Segment Start: Listed entries
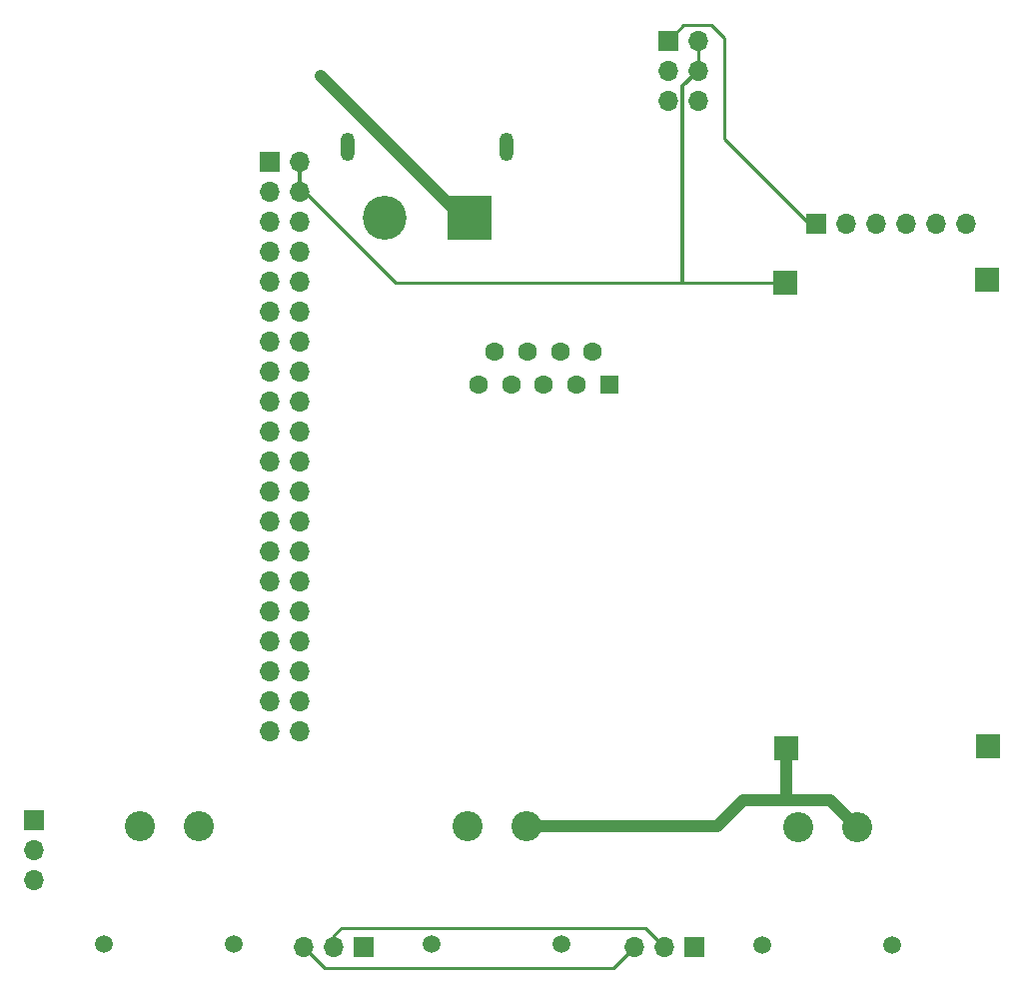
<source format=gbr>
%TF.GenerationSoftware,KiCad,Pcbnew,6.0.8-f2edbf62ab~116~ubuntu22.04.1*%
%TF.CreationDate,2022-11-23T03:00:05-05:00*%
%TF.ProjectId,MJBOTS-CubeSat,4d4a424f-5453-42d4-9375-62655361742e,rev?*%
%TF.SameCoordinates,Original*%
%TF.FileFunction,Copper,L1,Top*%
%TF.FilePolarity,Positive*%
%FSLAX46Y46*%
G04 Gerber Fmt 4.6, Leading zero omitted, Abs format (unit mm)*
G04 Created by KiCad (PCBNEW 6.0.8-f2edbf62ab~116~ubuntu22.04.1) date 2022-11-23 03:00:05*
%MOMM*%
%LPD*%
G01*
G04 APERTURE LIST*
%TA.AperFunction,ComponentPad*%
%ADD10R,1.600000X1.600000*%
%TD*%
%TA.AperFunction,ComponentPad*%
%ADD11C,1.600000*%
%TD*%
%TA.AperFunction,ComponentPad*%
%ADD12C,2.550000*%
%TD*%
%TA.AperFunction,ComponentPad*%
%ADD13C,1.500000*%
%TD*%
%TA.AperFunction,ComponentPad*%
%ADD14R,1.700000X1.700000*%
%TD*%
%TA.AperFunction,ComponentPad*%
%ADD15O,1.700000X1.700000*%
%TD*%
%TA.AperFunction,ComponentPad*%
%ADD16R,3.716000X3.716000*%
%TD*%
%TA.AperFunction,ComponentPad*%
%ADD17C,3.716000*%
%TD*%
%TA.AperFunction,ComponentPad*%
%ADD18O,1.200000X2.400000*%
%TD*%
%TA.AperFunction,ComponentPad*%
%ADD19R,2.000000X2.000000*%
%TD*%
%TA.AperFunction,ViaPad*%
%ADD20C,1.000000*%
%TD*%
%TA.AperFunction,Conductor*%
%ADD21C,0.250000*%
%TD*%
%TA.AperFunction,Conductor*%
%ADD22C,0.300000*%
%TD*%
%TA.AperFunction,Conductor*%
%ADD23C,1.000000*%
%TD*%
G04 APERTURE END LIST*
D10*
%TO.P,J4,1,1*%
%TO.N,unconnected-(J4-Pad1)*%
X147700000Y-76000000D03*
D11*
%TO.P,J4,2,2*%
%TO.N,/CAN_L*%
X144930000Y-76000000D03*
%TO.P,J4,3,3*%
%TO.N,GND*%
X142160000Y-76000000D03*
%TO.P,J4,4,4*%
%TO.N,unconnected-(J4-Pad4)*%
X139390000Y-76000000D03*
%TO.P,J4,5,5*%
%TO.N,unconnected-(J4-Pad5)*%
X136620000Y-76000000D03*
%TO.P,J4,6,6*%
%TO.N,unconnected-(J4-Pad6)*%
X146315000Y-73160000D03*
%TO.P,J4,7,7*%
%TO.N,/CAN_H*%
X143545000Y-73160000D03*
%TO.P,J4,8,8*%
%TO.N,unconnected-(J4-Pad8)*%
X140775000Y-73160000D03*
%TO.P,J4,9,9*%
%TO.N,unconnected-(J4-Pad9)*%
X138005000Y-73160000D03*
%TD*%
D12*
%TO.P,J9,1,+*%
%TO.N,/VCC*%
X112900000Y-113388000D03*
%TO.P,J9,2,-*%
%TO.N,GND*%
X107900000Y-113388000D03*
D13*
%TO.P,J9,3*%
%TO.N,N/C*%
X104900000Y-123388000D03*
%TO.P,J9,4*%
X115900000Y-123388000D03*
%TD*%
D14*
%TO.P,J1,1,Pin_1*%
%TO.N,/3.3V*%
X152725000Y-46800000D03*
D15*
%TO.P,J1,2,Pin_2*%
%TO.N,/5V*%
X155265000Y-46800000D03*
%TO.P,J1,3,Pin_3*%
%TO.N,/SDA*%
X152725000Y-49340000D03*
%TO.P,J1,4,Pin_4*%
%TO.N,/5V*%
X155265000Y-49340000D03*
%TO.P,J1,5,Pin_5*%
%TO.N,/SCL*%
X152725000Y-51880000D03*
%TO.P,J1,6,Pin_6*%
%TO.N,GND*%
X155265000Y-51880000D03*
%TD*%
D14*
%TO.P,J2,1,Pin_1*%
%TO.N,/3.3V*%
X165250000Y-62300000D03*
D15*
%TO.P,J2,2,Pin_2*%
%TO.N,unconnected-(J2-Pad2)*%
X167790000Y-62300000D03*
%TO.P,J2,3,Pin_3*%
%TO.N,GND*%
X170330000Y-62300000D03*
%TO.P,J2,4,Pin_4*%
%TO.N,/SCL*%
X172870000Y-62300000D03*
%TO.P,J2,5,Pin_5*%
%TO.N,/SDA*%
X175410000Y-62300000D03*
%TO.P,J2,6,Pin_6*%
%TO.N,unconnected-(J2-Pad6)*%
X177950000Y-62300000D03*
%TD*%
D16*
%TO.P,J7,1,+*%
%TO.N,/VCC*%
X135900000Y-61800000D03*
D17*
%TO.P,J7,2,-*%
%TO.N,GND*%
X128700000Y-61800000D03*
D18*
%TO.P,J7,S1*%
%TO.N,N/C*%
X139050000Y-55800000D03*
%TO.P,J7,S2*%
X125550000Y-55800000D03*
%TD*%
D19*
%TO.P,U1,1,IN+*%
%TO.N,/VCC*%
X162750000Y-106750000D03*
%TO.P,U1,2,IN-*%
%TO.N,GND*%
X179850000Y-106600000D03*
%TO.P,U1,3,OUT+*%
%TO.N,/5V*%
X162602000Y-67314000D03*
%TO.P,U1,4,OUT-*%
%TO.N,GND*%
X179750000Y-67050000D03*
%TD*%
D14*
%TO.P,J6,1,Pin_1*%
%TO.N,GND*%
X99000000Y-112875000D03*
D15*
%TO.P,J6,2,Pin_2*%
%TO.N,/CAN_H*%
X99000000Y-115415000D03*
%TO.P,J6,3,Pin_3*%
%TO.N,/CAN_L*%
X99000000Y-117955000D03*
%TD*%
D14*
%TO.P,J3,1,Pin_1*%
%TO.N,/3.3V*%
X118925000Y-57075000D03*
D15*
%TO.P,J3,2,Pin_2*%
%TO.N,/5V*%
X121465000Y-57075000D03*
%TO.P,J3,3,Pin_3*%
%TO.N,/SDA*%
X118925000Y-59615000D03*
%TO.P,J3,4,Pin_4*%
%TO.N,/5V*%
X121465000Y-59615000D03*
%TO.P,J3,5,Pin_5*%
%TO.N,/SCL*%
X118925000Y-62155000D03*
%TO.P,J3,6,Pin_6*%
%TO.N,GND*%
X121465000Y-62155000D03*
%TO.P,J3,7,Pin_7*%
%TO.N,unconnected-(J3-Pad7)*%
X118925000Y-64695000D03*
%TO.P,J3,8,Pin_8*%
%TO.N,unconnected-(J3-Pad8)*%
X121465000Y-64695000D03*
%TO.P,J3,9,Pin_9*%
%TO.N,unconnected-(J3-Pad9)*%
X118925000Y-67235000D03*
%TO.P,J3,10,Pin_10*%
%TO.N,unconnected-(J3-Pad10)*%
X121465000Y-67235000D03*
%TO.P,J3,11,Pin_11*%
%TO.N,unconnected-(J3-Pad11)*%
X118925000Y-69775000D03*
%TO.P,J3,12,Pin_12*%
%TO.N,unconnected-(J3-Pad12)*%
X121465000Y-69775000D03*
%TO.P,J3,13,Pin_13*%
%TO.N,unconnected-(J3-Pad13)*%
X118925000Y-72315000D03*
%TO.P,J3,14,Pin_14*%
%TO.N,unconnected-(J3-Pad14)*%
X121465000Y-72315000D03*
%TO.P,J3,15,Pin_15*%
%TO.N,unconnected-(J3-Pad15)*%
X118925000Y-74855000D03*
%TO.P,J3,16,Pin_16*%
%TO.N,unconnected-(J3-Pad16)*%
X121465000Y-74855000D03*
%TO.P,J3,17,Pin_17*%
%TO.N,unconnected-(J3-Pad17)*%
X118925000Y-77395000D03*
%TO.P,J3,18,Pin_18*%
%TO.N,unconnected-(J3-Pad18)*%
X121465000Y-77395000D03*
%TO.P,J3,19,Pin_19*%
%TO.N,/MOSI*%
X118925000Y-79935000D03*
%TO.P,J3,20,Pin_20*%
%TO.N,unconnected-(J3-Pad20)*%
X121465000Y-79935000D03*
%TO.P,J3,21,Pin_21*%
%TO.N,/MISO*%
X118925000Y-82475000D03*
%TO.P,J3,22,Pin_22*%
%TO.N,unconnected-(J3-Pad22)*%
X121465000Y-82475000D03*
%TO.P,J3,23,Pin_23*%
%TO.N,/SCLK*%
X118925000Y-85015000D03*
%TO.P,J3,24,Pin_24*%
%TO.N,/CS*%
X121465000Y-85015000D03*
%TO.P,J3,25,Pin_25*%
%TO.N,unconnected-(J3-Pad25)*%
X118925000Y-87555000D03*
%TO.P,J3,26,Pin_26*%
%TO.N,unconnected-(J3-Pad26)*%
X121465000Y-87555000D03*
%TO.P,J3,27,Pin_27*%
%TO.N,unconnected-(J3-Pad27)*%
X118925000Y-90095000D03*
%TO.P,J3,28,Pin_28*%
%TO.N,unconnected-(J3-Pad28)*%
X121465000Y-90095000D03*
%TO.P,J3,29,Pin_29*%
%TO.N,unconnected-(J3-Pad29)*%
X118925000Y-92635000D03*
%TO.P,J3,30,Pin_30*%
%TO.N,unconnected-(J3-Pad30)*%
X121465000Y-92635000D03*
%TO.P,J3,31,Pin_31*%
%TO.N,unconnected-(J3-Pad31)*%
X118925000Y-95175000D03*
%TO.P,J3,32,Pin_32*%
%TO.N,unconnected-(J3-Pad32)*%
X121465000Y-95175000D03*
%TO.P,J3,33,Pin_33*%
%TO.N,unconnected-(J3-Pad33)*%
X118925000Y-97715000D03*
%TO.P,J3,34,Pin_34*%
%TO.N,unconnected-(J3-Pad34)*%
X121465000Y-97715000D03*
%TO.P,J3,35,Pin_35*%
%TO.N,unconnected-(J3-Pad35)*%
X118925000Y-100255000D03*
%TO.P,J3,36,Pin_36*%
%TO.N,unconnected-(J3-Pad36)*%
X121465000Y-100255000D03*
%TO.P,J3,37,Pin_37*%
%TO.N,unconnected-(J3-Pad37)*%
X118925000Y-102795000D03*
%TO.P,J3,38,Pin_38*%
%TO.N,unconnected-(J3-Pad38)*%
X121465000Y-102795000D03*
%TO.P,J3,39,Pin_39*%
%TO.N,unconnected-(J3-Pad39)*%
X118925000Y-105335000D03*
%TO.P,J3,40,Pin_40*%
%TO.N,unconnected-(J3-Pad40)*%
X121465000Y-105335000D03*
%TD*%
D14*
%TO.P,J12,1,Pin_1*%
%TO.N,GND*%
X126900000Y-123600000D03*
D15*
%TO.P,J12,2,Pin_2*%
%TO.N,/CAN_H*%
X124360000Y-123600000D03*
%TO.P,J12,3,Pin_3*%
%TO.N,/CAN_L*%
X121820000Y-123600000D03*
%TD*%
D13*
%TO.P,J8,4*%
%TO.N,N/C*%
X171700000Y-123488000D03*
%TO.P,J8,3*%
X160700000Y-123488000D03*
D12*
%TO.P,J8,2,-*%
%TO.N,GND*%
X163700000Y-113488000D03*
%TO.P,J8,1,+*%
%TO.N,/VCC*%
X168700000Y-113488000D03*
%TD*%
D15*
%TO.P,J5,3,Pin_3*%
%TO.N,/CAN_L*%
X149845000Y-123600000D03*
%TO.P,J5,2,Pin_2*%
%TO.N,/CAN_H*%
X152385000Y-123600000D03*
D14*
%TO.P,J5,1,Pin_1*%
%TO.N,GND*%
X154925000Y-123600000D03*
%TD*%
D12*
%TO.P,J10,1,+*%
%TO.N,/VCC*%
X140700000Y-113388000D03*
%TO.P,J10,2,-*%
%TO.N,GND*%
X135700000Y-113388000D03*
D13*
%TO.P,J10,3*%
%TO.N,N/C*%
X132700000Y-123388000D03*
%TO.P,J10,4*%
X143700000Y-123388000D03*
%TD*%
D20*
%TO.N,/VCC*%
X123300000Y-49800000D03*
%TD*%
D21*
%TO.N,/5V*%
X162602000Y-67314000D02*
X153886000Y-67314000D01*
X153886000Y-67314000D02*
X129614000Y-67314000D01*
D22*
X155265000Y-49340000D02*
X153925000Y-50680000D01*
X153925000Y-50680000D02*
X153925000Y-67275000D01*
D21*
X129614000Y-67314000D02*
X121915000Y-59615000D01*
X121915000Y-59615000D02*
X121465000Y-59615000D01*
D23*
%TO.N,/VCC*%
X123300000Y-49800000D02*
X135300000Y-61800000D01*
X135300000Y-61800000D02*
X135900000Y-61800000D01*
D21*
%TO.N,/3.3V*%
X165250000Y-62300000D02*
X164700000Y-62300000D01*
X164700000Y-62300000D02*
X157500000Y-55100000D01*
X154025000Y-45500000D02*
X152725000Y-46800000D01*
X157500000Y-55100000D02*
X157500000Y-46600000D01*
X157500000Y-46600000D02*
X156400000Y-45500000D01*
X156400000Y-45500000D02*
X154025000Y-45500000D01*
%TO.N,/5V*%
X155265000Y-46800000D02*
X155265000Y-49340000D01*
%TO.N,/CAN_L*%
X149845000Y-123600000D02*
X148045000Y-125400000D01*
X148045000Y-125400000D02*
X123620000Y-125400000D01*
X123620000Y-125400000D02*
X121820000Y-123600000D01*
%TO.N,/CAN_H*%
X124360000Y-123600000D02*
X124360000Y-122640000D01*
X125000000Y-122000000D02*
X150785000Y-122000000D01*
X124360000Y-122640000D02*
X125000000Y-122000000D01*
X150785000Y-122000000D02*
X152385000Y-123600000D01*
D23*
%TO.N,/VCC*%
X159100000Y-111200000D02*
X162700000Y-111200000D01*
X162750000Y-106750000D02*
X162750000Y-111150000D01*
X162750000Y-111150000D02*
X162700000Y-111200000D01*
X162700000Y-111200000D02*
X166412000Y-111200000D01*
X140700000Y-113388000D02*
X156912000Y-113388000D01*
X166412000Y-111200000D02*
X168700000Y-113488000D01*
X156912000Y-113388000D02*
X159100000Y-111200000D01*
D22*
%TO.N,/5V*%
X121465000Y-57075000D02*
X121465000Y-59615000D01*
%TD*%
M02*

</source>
Segment End: Listed entries
> _Work request_
Copy each line of the material where "APERTURE" is found.

> _Written response_
G04 APERTURE LIST*
G04 APERTURE END LIST*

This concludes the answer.